Whaling Panel Split on Some Hunting

By DOUG MELLGREN
 Associated Press Writer
   MONACO (AP) -- For the first time in a decade, the International
Whaling Commission faces serious debate over its ban of commercial
whale hunting. Failure to modify the ban could force the body to
disband -- and leave whales open to unlimited hunting, the group's
leader warned Friday.
   "The largest threat to the whales .... is the breakup of the
IWC," chairman Michael Canny of Ireland told delegates at the
close of their annual meeting.
   The 39-nation commission has banned commercial hunting of the
giant mammals for 11 years out of concern for their dwindling
numbers. But as the populations have grown, so has pressure for
resumption of whale hunting.
   Norway and Japan argue the minke whales they hunt are not
endangered, with roughly a million of them worldwide.
   Arguments against hunts range from uncertainty about population
estimates to claims that whales suffer prolonged agony when
harpooned. Others say whales are special, intelligent creatures
that should never be hunted.
   Pro-whaling nations claim the commission, founded in 1948 to
manage commercial whale hunts, has become an organization devoted
to preventing the hunts that for some communities are a coastal
tradition and source of income.
   "What is the point of a management organization that doesn't
manage?" asked Kaare Bryn, head of the Norwegian delegation.
   Norway resumed commercial whaling in 1993 under a loophole in
the ban and since has faced fierce protests.
   Japan also hunts whales, under a scientific program that allows
hunting for research purposes, and the commission regularly grants
quotas of whales to such indigenous groups as the Inuits of Alaska
who need them for food and as part of their culture.

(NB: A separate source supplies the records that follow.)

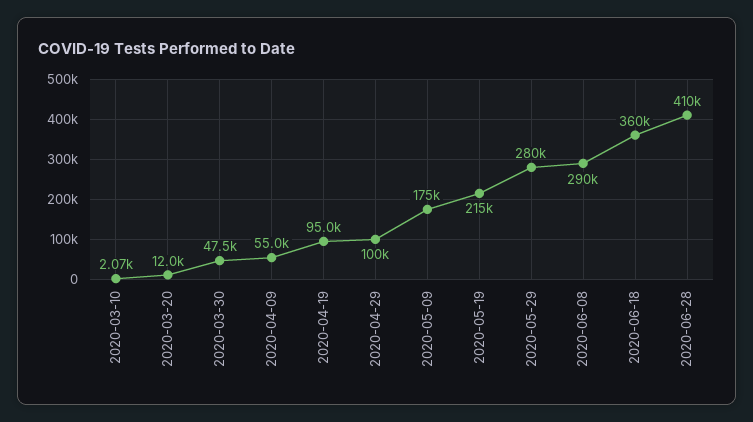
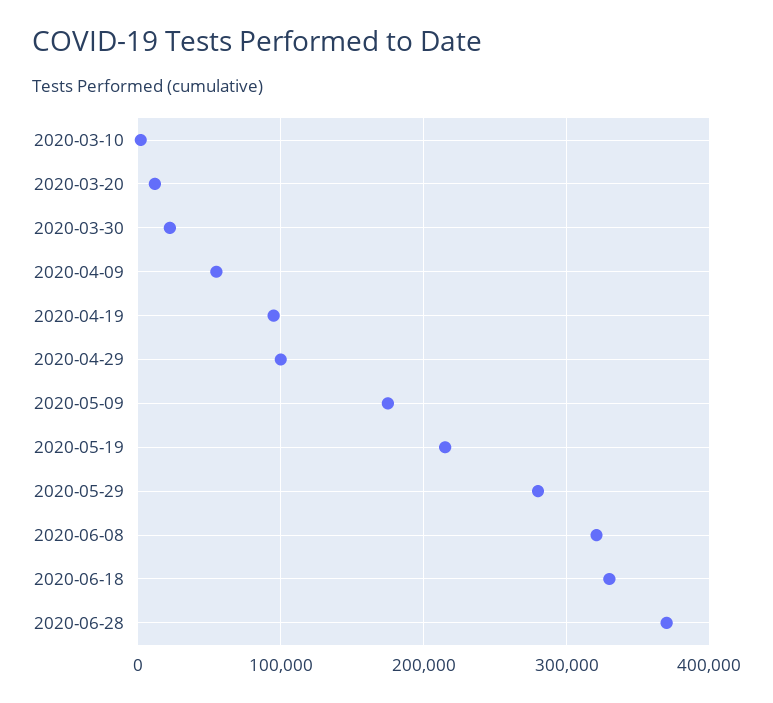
  {
    "2020-03-10": 2070,
    "2020-03-20": 12000,
-   "2020-03-30": 47500,
+   "2020-03-30": 20000,
    "2020-04-09": 55000,
    "2020-04-19": 95000,
    "2020-04-29": 100000,
    "2020-05-09": 175000,
    "2020-05-19": 215000,
    "2020-05-29": 280000,
-   "2020-06-08": 290000,
+   "2020-06-08": 320000,
-   "2020-06-18": 360000,
+   "2020-06-18": 330000,
-   "2020-06-28": 410000
+   "2020-06-28": 370000
  }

   On Thursday, the commission granted a joint quota for U.S. and
Russian aboriginal tribes which the United States says will allow
the Makah Indians of Washington state to resume its traditional
hunts after a break of 70 years.
   "Why them and not us?" asked Norwegian whaler Jan Odin
Olavsen, who fishes most of the year and hunts whales in the
summer. "Whales are part of the ecosystem and should be harvested
in a sustainable way."
   But Olavsen knows the strength of opposition to whaling. In
1992, activists tried to sink his whaling boat.

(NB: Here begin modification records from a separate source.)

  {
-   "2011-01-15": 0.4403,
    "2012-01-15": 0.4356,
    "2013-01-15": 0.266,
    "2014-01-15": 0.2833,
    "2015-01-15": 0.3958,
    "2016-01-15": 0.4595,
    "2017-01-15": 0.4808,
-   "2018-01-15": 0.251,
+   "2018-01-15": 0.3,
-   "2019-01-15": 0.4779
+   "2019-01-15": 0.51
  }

   Canny worries a continued ban will drive whaling nations out of
the commission. Iceland quit the group in 1993, and plans to
eventually hunt whales on its own.
   A compromise he hopes to present next year would allow limited
commercial whaling in some coastal areas, while declaring the open
ocean a sanctuary for whales and forbidding the export of whale
products.
   Canny hopes his proposal will cut the number of whales killed.
More than 1,000 minke whales will probably die in commercial hunts
this year, almost triple the number killed in 1993. Hundreds more
whales of various species will be killed in tribal hunts.
   The United States and delegates from many other nations,
however, oppose any reinstatement of commercial whaling.
   Norway and Japan were pleased the commission was at least
willing to talk.
   "It's probably the most important thing that happened in the
IWC for 15 to 20 years. No one has even been willing to talk about
a compromise on commercial whaling," Bryn said.
   Even though the World Wildlife Fund conservation group urged
Norway and Japan to stop their hunts, it also recognized the need
for compromise.
   The commission "must take active steps to regain control of the
whalers," said Cassandra Phillips of the conservation group. "The
only casualty of the stalemate are the whales."